Poca atención ha merecido a nivel público, hasta aquí, el que diciembre sea un mes decisivo, y muchos nos preguntamos si la iteración a veces exasperante de los medios en torno a una diversidad de hechos –relevantes como anodinos-, concederá tiempo relevante a comentar y reflexionar en torno al abuso sexual infantil y la expatriación de uno de los sacerdotes y líderes más reconocidos de la Legión de Cristo, agrupación religiosa fundada por Marcial Maciel, otro abusador sexual de niños y adolescentes. La coincidencia no puede pasar inadvertida, es imposible. Como tampoco se puede soslayar la pregunta angustiante sobre niños y niñas que continúan educándose en instituciones de la legión.
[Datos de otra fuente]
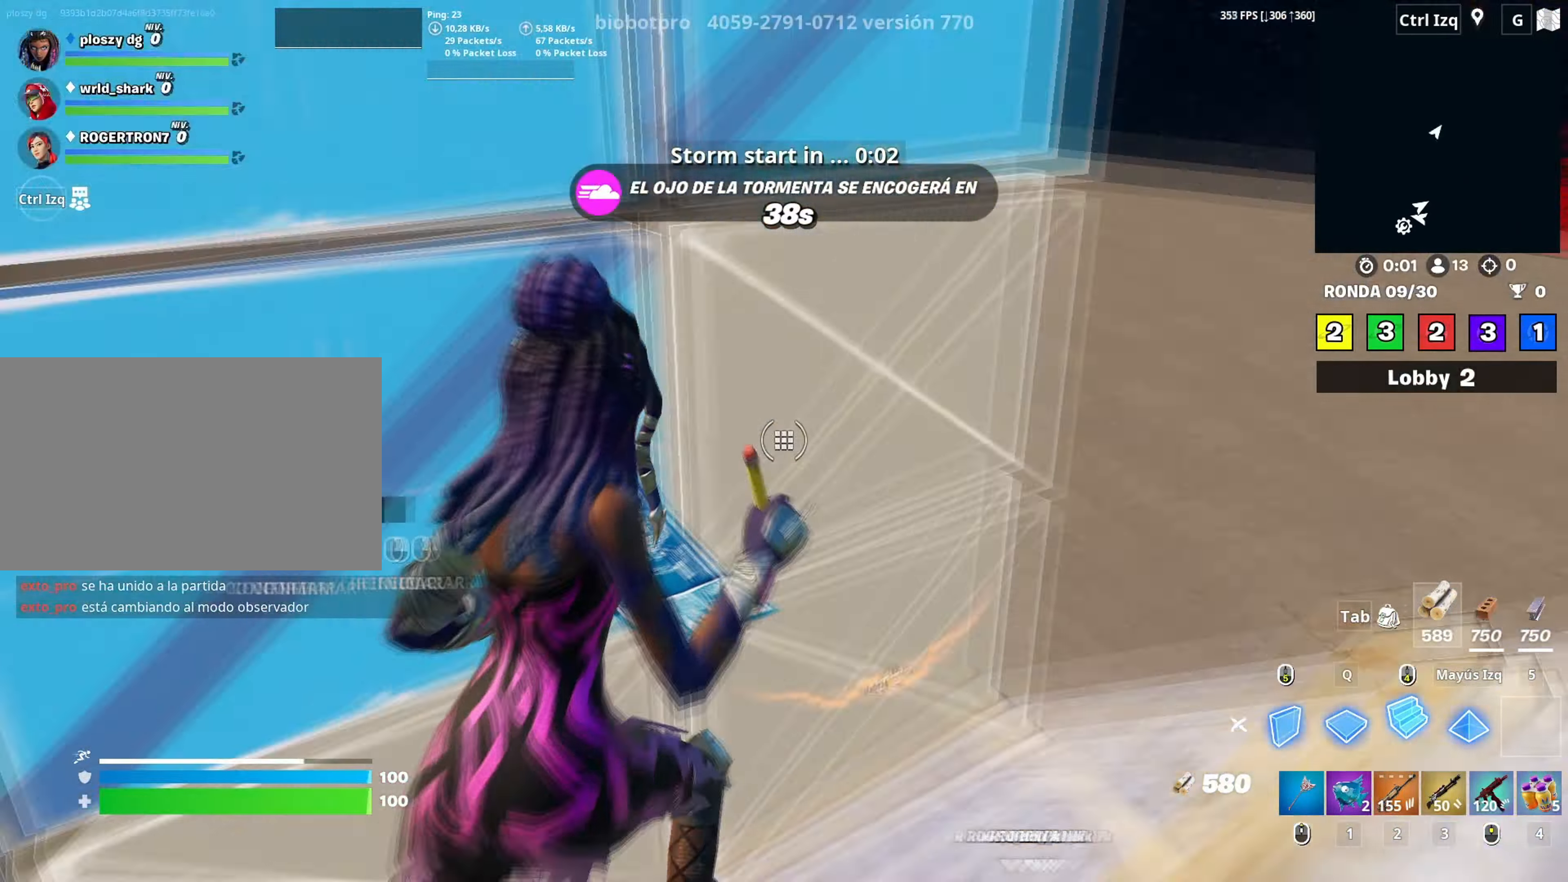
{"keys": ["w"], "mouse": ["left"], "events": [[67, "f", "down"], [67, "mouse_left", "up"], [117, "f", "up"], [117, "mouse_left", "down"], [150, "mouse_right", "down"], [150, "q", "down"], [250, "q", "up"], [300, "mouse_right", "up"], [300, "space", "down"], [333, "d", "down"], [400, "space", "up"], [483, "d", "up"]]}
Han pasado seis años desde las denuncias por abusos ocurridos en el colegio Cumbres, y cuatro desde el juicio que en octubre de 2014 declaró culpable a John O’Reilly como “autor de delitos reiterados de abuso sexual a menor de edad, condenado a la pena de cuatro años y un día de presidio menor en su grado máximo, la de inhabilitación absoluta perpetua para cargos y oficios públicos y derechos políticos, y la de inhabilitación absoluta para profesiones titulares mientras dure la condena, y a la pena accesoria de sujeción a la vigilancia de la autoridad durante los diez años siguientes al cumplimiento de la pena principal y la de inhabilitación perpetua para cargos, oficios, o profesiones ejercidos en ámbitos educacionales o que involucren una relación directa y habitual con personas menores de edad”. En 2015 el Senado de la República acordó revocar la nacionalidad por especial gracia, y el Ministerio del Interior y Seguridad Pública dispone su abandono del país, cancelando su permiso de permanencia definitiva (que había sido otorgado con fecha 10 de diciembre de 1985 mediante Resolución Exenta N° 861).

El pasado mes de noviembre pasado Reilly terminaba su condena. Irrisorios cuatro años y un día de pena remitida -ningún minuto de cárcel- como sanción por el abuso sexual reiterado de al menos una de dos hermanas víctimas (la prueba no permitió demostrar los abusos de la mayor “más allá de toda duda razonable”). Pero eran dos niñas, y quizás cuántas más cuyas denuncias no llegaron a conocerse luego de que el caso llegara a la justicia.

Dos niñas. Mil veces, las dos. Mi cercanía con el caso desde el inicio, me permite realizar esta afirmación con toda serenidad y convicción, y el paso del tiempo sólo ha fortalecido el crédito que di y sigo dando a los testimonios de ambas hermanas, sus experiencias; a su camino de reparación junto a padres amorosos y valientes (y hay que serlo, frente a un abusador vinculado a grupos poderosos) que lograron balancear la indispensable resiliencia que un proceso de esta magnitud exige también a los adultos, al tiempo que viven un duelo devastador por sus hijas. No ha sido fácil ser testigo -como psicóloga, ciudadana y mamá- del efecto de las conductas desplegadas por J. Reilly (y muchos de sus seguidores) durante la investigación del caso, durante el juicio, y desde su condena en adelante. Conductas que revictimizan y amedrentan, que deberían ser prevenidas, interrumpidas o sancionadas si la justicia adhiriese a un marco de cuidado ético, y no cediera –como lo hace con regularidad- a la lógica perversa de “no es constitutivo de delito, no quebrantó ninguna ley”.  Delito o no (y la revictimización debería serlo), los daños han continuado.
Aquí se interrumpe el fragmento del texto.